Records shown
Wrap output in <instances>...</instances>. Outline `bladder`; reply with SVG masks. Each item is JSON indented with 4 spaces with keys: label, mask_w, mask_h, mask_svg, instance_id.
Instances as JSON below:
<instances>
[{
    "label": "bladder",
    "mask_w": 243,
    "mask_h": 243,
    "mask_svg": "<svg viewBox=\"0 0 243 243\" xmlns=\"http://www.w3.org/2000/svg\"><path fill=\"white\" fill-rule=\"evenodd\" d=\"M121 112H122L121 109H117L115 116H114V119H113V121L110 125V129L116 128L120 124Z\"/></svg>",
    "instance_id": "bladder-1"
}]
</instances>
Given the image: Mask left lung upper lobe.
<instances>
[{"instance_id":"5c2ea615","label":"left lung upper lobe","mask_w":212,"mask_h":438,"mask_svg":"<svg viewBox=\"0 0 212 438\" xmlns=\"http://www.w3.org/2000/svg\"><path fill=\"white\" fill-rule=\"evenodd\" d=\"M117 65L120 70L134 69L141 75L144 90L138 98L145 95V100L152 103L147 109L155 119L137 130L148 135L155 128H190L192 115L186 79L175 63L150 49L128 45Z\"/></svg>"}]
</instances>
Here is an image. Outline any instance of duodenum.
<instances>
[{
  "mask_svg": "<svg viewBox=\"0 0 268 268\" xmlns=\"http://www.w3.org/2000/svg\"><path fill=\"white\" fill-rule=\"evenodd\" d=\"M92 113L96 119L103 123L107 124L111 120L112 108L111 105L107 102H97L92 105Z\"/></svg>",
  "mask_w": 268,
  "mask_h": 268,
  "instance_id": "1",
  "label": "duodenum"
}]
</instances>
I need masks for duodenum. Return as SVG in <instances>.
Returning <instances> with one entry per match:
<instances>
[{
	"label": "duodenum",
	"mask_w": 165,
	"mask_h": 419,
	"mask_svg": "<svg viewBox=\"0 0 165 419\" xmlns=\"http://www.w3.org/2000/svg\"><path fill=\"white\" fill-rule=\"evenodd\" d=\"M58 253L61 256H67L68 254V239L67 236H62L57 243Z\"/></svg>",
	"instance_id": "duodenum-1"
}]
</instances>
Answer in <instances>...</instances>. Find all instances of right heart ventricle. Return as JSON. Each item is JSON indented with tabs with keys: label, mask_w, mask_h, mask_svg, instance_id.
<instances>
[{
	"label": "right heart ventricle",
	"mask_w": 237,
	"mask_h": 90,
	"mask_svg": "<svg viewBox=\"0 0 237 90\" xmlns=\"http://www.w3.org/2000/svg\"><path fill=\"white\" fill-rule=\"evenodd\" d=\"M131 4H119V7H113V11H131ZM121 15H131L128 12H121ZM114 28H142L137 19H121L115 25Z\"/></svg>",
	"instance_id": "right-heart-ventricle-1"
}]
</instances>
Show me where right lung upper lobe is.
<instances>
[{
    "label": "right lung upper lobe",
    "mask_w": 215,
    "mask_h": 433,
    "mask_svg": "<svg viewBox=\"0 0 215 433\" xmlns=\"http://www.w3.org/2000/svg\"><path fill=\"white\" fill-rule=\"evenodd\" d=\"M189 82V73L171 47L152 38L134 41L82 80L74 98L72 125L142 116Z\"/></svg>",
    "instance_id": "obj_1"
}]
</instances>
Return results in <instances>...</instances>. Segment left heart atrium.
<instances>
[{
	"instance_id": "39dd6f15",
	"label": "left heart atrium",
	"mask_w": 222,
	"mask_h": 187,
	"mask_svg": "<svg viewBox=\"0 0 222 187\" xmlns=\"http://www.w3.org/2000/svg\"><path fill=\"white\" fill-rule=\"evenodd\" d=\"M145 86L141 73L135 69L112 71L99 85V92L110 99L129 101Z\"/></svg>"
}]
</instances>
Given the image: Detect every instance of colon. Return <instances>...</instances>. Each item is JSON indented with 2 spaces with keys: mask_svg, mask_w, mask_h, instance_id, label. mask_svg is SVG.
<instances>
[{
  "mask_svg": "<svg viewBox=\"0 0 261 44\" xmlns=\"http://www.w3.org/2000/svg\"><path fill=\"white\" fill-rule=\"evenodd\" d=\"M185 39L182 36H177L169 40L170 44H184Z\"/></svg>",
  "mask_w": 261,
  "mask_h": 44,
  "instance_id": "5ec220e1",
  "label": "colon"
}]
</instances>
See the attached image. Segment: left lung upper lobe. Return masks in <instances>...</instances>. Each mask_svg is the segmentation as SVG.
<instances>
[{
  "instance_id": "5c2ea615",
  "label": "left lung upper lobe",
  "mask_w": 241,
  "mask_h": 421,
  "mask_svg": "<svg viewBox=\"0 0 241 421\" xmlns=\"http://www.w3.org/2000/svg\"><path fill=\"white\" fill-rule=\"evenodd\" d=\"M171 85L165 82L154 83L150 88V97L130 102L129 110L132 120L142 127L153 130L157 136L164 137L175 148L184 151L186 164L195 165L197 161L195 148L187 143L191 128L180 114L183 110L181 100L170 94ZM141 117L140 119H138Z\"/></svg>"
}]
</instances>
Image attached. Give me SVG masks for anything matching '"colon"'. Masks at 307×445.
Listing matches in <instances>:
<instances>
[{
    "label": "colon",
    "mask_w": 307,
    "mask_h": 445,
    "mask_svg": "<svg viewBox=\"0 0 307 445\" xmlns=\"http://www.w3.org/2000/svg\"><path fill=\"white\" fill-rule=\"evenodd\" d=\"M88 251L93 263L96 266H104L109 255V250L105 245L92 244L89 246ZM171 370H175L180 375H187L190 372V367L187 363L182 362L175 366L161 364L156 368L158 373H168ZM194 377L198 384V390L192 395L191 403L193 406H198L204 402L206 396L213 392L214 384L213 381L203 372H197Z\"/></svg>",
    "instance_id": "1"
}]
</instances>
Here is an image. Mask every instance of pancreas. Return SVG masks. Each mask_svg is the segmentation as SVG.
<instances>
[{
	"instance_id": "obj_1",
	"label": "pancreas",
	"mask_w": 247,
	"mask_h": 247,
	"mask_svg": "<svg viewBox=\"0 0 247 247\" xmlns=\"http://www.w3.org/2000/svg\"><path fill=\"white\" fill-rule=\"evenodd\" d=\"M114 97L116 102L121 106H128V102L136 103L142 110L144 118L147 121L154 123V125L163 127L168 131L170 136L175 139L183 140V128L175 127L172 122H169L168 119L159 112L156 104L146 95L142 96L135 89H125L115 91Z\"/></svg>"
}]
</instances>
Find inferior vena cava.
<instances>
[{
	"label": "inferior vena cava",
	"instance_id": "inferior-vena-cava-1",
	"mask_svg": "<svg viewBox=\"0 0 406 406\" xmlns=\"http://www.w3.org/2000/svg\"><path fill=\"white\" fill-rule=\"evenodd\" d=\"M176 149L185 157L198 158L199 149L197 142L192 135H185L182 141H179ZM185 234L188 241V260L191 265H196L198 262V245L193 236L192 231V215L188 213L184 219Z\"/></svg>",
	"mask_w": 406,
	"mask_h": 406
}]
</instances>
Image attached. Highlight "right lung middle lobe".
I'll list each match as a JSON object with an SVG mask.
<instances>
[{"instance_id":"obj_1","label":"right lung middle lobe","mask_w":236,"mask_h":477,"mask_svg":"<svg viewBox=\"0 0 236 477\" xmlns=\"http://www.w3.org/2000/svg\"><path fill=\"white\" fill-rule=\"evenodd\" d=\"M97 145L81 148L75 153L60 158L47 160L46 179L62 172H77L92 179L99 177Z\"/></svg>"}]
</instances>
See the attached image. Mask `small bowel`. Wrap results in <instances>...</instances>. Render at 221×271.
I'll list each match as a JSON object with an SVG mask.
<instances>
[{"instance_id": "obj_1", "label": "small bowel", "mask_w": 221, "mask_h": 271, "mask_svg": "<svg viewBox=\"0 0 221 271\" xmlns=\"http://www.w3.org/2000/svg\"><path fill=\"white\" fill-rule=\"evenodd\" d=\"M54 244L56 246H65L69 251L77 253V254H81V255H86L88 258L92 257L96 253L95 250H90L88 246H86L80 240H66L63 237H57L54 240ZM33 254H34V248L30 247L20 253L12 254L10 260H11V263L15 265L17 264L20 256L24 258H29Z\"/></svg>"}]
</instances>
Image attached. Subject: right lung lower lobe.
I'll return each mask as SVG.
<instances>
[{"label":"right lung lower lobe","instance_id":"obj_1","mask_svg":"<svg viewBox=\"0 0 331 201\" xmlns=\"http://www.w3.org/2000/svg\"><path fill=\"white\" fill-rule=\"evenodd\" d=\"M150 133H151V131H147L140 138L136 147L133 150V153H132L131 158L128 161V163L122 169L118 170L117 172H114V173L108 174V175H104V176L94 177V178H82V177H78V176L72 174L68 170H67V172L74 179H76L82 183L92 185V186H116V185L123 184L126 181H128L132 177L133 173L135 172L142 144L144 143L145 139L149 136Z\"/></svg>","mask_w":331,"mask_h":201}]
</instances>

What needs to be done
Collect every line from the records above that contains the string "middle", treating case as significant.

Task answer
Image attached. Highlight "right lung middle lobe".
[{"instance_id":"obj_1","label":"right lung middle lobe","mask_w":236,"mask_h":477,"mask_svg":"<svg viewBox=\"0 0 236 477\" xmlns=\"http://www.w3.org/2000/svg\"><path fill=\"white\" fill-rule=\"evenodd\" d=\"M97 145L81 148L75 153L60 158L47 160L46 179L62 172H77L92 179L99 177Z\"/></svg>"}]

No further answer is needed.